Sapevo come sarei apparso agli occhi di chi avrebbe incrociato la mia strada: un ammasso sgualcito e informe di abiti neri, scarmigliato e con occhi pesti. Uno spettro che si aggirava indolente alla ricerca di qualcosa che, però, non riusciva a vedere, cieco nella notte e nella vita.
Mancava una direzione precisa alla mia passeggiata al chiaro di stelle e falce di luna. Alle mie spalle sentivo le persone parlare allegramente, scappavo dai fuochi accesi nei barili, controllati dagli occhi esperti di chi della villeggiatura aveva fatto la propria seconda ragione di vita. Io, invece, lontano dalla luce e, fortunatamente, per non recare spaventi, dagli occhi degli altri, vagavo sul sentiero sdrucciolevole e umido, come la base burrosa di una cheesecake non messa ancora nel frigorifero a riposare, del sentiero che aveva portato tutti noi in questa landa di verde prato, alberi sibilanti, con un lago oscuro e silenzioso.
Nella mia solitudine, con le mani infilate nel tascone della felpa, all’improvviso, tutti i miei pensieri avevano deciso di tacere e di lasciarmi solo, nella frescura di quella notte, a camminare e a consumare le suole delle scarpe.
Più seguivo il sentiero che si muoveva a spire, come il corpo di una serpe, più mi allontanavo dalla tenda, dalla pace che offriva, e più mi avvicinavo alla bocca del serpente dalla quale, una volta uscito, mi sarei trovato vomitato su una strada asfaltata e affollata di strani animali di metallo, razze diverse, ognuna con un proprio verso, che mi avrebbero catapultato violentemente, senza avviso e senza preparazione, nella civiltà da cui ero fuggito.
Inconsciamente stavo tornando da dove ero venuto? Oppure era altro a spingermi a ricercare quel qualcosa su quella strada sterrata, scivolosa per la pioggia, accidentata per i sassi e per le buche che la notte nascondeva abilmente, pronti a farmi cadere?
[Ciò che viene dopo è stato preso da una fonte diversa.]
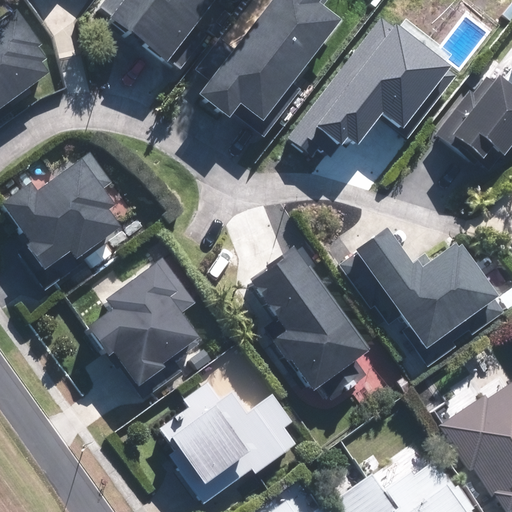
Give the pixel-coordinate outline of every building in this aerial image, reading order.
[(153,70),(208,0),(102,0),(92,13),(101,20),(97,26),(153,70)] [(322,0),(265,0),(225,53),(212,43),(187,74),(200,84),(186,103),(216,126),(223,116),(255,141),(292,94),(282,87),(332,23),(315,10),(322,0)] [(0,107),(3,106),(37,80),(30,70),(35,66),(26,55),(30,52),(5,17),(0,20),(0,107)] [(465,98),(461,95),(427,139),(466,170),(469,167),(482,177),(485,173),(483,172),(490,163),(511,135),(511,54),(497,73),(511,84),(511,93),(507,100),(485,83),(484,85),(479,81),(465,98)] [(105,187),(83,157),(26,198),(19,189),(0,203),(0,225),(17,249),(10,255),(39,294),(75,267),(71,261),(77,256),(88,270),(107,256),(97,243),(109,234),(97,217),(103,212),(91,196),(105,187)] [(409,273),(404,266),(400,269),(374,233),(342,256),(422,369),(496,316),(447,246),(409,273)] [(296,276),(280,254),(257,270),(259,273),(238,288),(265,325),(255,332),(264,345),(261,347),(276,368),(279,366),(301,396),(312,388),(324,404),(360,378),(349,363),(363,353),(304,271),(296,276)] [(188,307),(154,262),(94,306),(100,315),(75,333),(96,362),(100,359),(126,394),(153,374),(150,371),(187,345),(169,321),(188,307)] [(475,394),(431,424),(463,470),(465,469),(484,496),(486,494),(497,511),(501,511),(504,510),(505,511),(511,511),(511,384),(508,379),(478,399),(475,394)] [(165,456),(160,460),(197,508),(243,472),(247,478),(288,447),(276,432),(284,426),(263,398),(239,417),(222,395),(212,403),(199,386),(175,405),(180,411),(151,433),(158,442),(156,444),(165,456)] [(363,479),(328,503),(334,511),(467,511),(468,511),(451,489),(448,491),(428,464),(405,481),(401,476),(374,495),(363,479)]
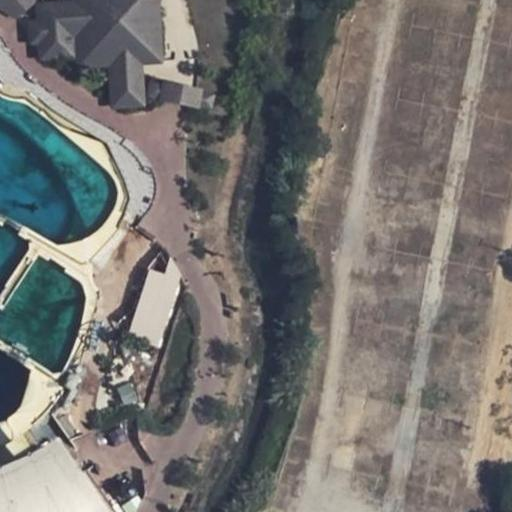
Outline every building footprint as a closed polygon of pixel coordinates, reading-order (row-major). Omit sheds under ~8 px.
[(0,0),(0,3),(12,10),(22,0),(0,0)] [(157,0),(76,0),(76,3),(39,4),(39,22),(31,22),(31,42),(41,42),(42,62),(77,61),(77,70),(109,69),(111,108),(143,107),(142,60),(160,59),(157,0)] [(182,87),(162,82),(158,100),(178,105),(198,110),(202,92),(182,87)] [(163,342),(175,274),(143,268),(131,337),(163,342)] [(0,511),(93,511),(46,445),(30,456),(0,469),(0,511)]
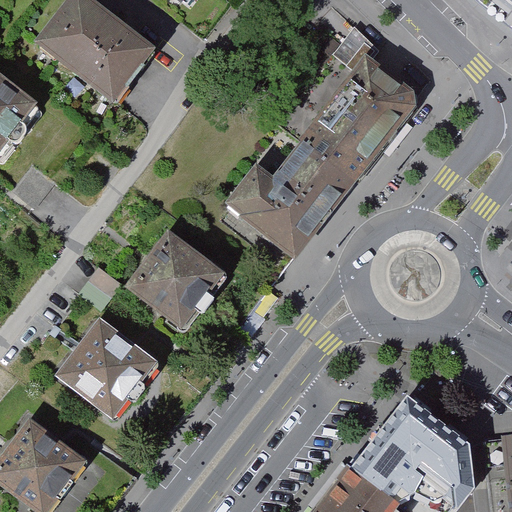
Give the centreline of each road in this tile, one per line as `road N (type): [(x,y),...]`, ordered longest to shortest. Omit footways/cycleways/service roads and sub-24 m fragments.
road 1 (residential): [(0,343),(215,61)]
road 2 (tertiary): [(367,252),(162,511)]
road 3 (tertiary): [(197,511),(330,344),(377,316)]
road 4 (tertiary): [(509,138),(500,97),(409,0)]
road 5 (tertiary): [(509,138),(461,163),(414,222)]
road 6 (tertiary): [(464,249),(502,188),(509,138)]
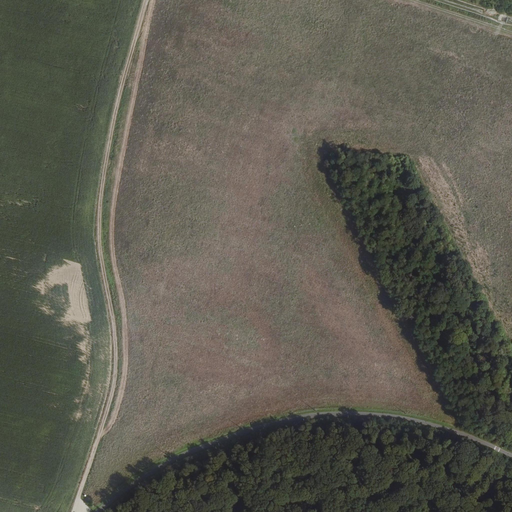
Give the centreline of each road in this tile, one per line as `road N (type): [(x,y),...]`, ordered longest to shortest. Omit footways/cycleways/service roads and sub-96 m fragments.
road 1 (track): [(145,0),(107,144),(104,224),(116,381),(75,511)]
road 2 (unclassified): [(94,511),(183,453),(314,414),(393,415),(453,427),(511,454)]
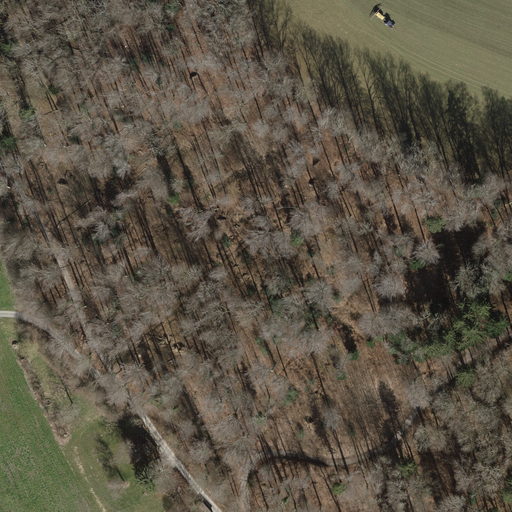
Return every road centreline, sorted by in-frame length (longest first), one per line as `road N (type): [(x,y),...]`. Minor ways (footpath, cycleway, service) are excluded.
road 1 (track): [(0,163),(46,229),(128,398)]
road 2 (track): [(396,434),(361,459),(267,451),(244,482),(247,511)]
road 3 (track): [(128,398),(39,321),(0,313)]
road 4 (track): [(396,434),(460,367),(511,332)]
road 5 (track): [(128,398),(218,511)]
Poi, svoltando a destra, da dietro un alto cespuglio cicaleggiante, abbracciato a un pino immenso, mi trovai davanti l’apparizione di un ragazzo, grande e dritto, che camminava verso di me. Mi guardava fisso, calmo con quegli occhi che sembravano due pozzi pieni di pensieri liquidi, rassicuranti.
E la freschezza della notte fu improvvisamente mitigata da quella comparsa, così a lungo sperata e, verso la fine, creduta perduta.
Egli rispose alle richieste del mio corpo, e fu in un attimo che ci trovammo abbracciati, in un silenzio imbarazzato per ciò che ci circondava e per quello che prometteva. La foresta che ci permetteva di restare soli, ci avrebbe osservato, ma non ce ne saremmo curati, anzi, avremmo gioito di avere come testimoni il Mondo stesso.
Parlammo e ci salutammo, come compete agli amanti che da tempo avevano atteso il ricongiungimento. Le mani erano unite, come spesso anche le lingue, gli occhi che mai si separavano, incuranti del cammino accidentato.
Poi arrivò il tempo del silenzio, con gli occhi e le labbra e le lingue che ancora si parlavano.
Mentre camminavano, ancorati l’uno all’altro, mi accorsi con amarezza dello scorrere delle distanze che ci separavano dalla luce dei capi, dal vociare della gente e da tutta quell’allegria che non sentivo mia. Nemmeno nostra.
Aspiravamo ad altro, ad un’allegria molto più personale di cui le persone non avrebbero compreso l’idioma, a un’allegria più passionale e vera, non come le finte risate che si scambiavano gli altri.
E quando le luci arrivarono, le mani si sciolsero e non ci furono più baci a farci compagnia. Diventammo due estranei che conoscevano l’uno il sapore dell’altro, due amici con sguardi che si cercavano anelanti anime, corpi che si chiamavano.
Quando giunse il tempo di entrare nella tenda, penetrati nella solitudine che quel piccolo mondo fatto di tele, ganci e supporti ci offriva, già vidi nei suoi occhi la muta richiesta, e nei miei inserii il tacito assenso.